[WHAT NEEDS TO BE DONE] Look through the listing below for the string "pixels". Show each line where it occurs.

[RECORDS TO USE]
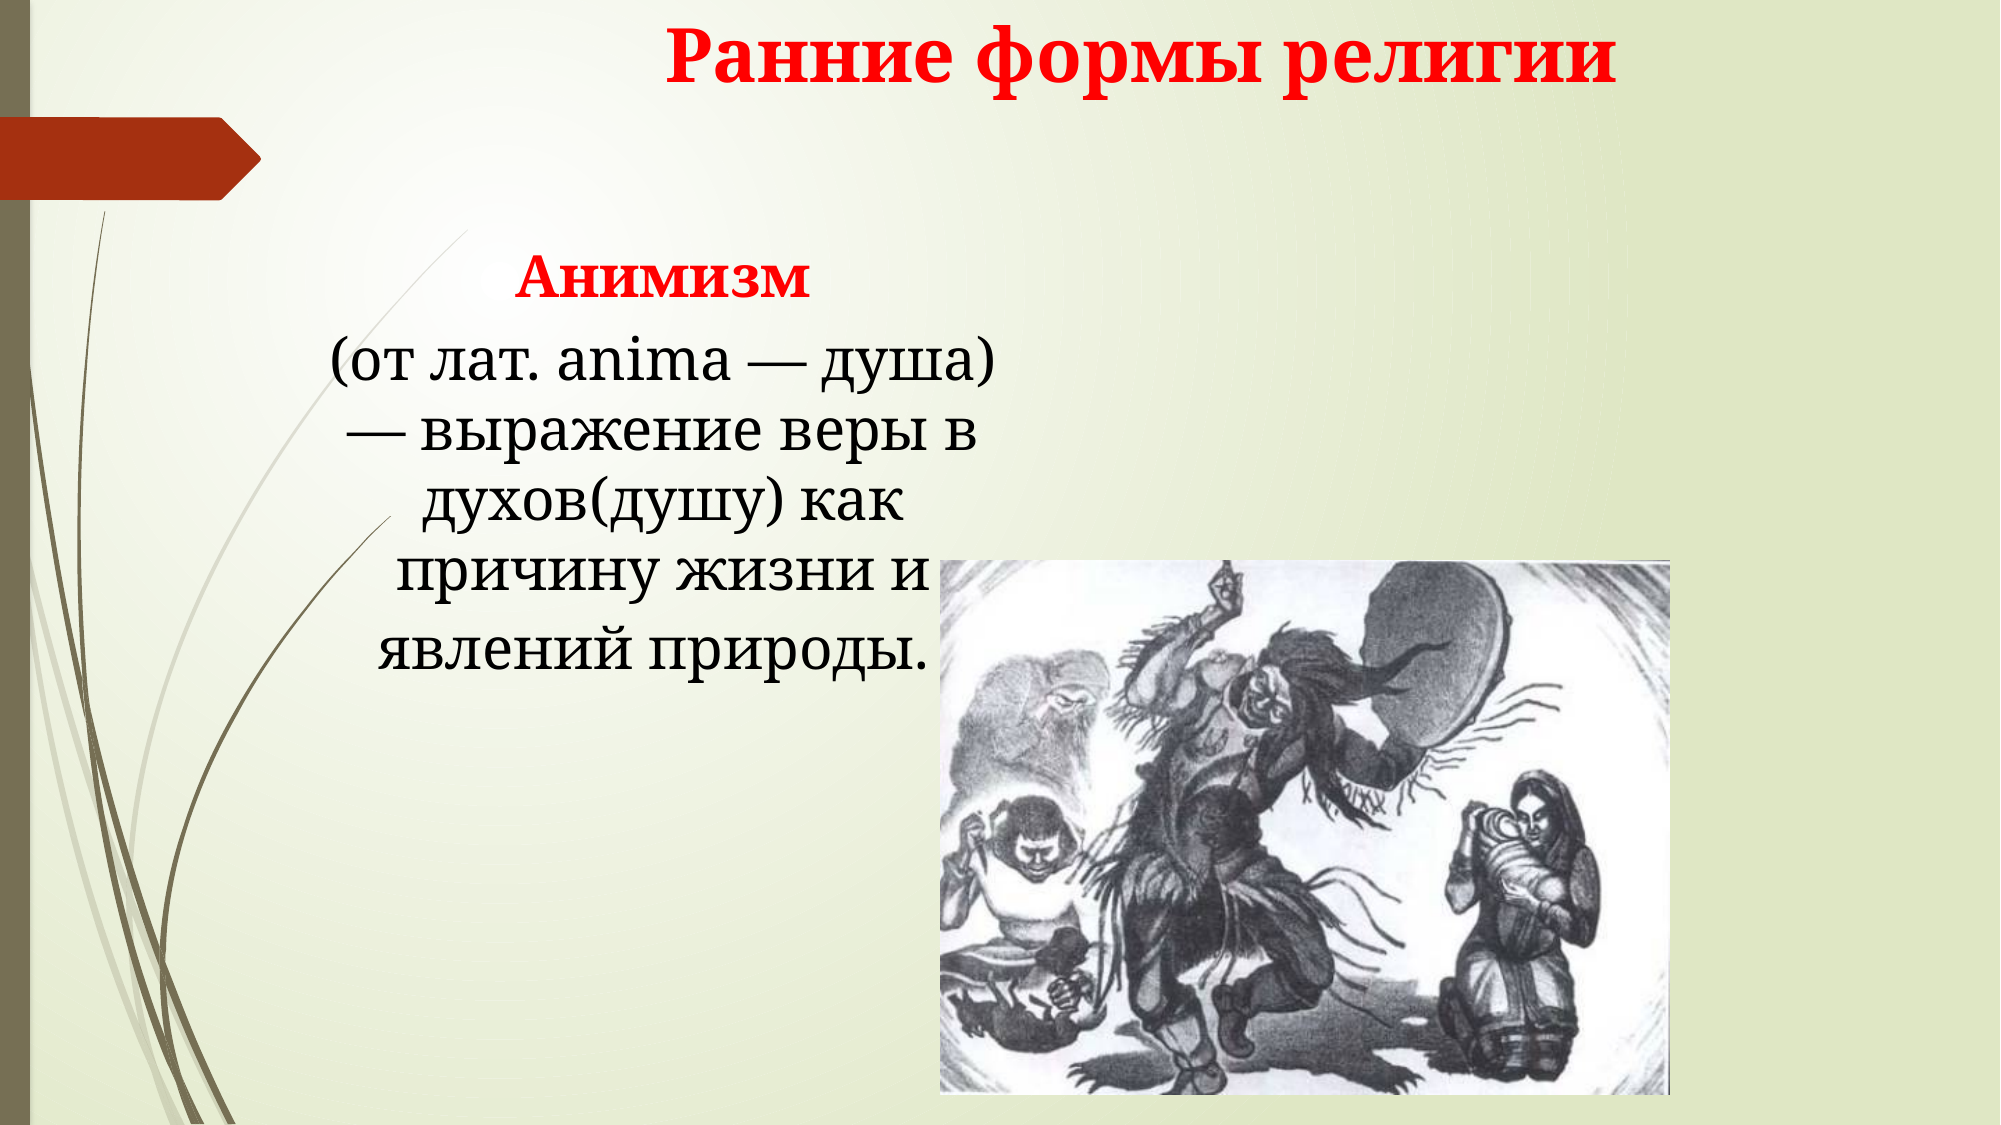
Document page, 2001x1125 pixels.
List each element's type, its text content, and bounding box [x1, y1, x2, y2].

title Ранние формы религии [650, 0, 2000, 188]
text_box Анимизм (от лат. anima — душа) — выражение веры в духов(душу) как причину жизни и явлений природы. [279, 231, 1048, 858]
picture [940, 560, 1671, 1095]
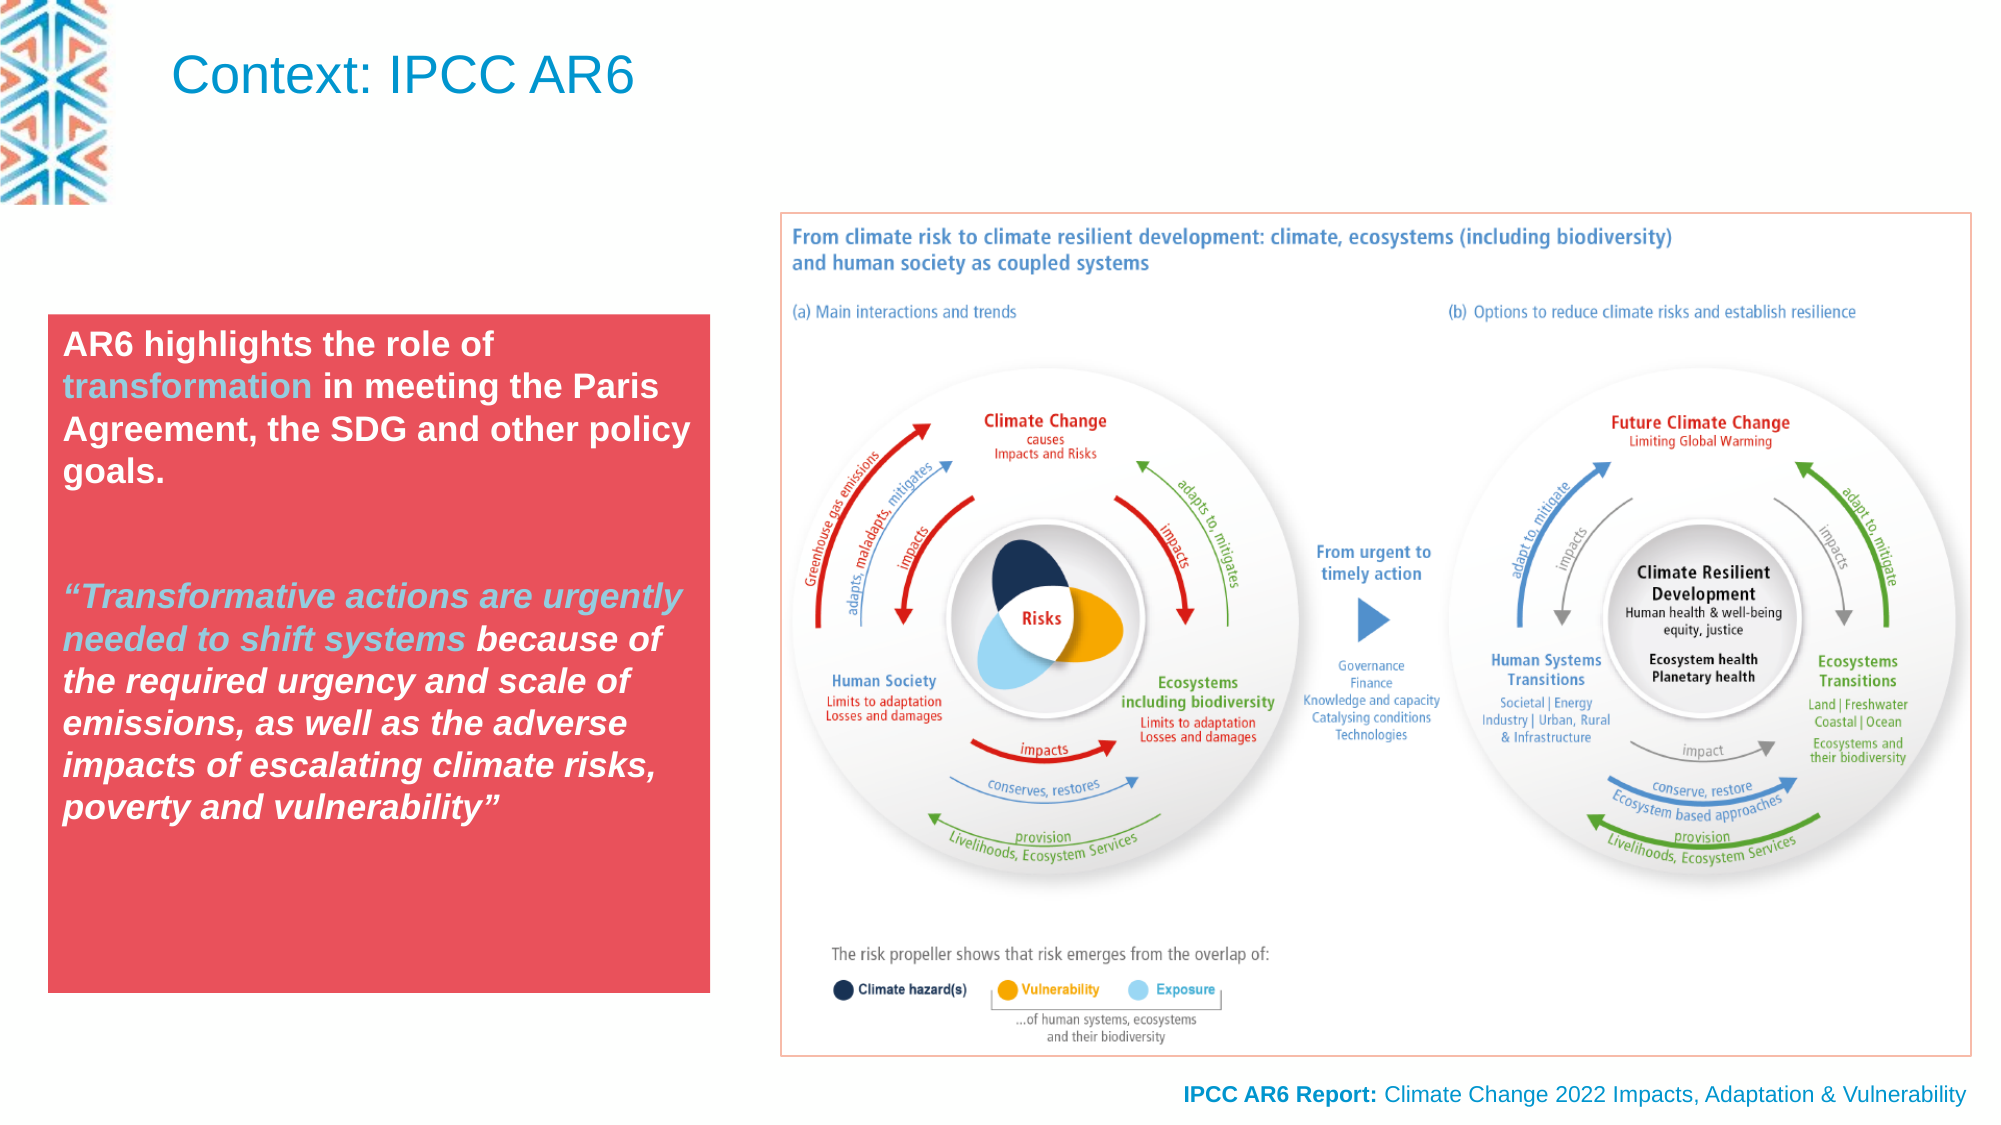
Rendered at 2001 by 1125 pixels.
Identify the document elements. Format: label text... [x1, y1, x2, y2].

text_box IPCC AR6 Report: Climate Change 2022 Impacts, Adaptation & Vulnerability [985, 1060, 1983, 1115]
text_box Context: IPCC AR6 [155, 15, 1147, 113]
picture [1, 0, 115, 204]
text_box AR6 highlights the role of transformation in meeting the Paris Agreement, the SDG and other policy goals. “Transformative actions are urgently needed to shift systems because of the required urgency and scale of emissions, as well as the adverse impacts of escalating climate risks, poverty and vulnerability” [48, 314, 711, 993]
picture [781, 213, 1970, 1055]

[WRITTEN RESPONSE]
Document page, 2001x1125 pixels.
Rendered at 2001 by 1125 pixels.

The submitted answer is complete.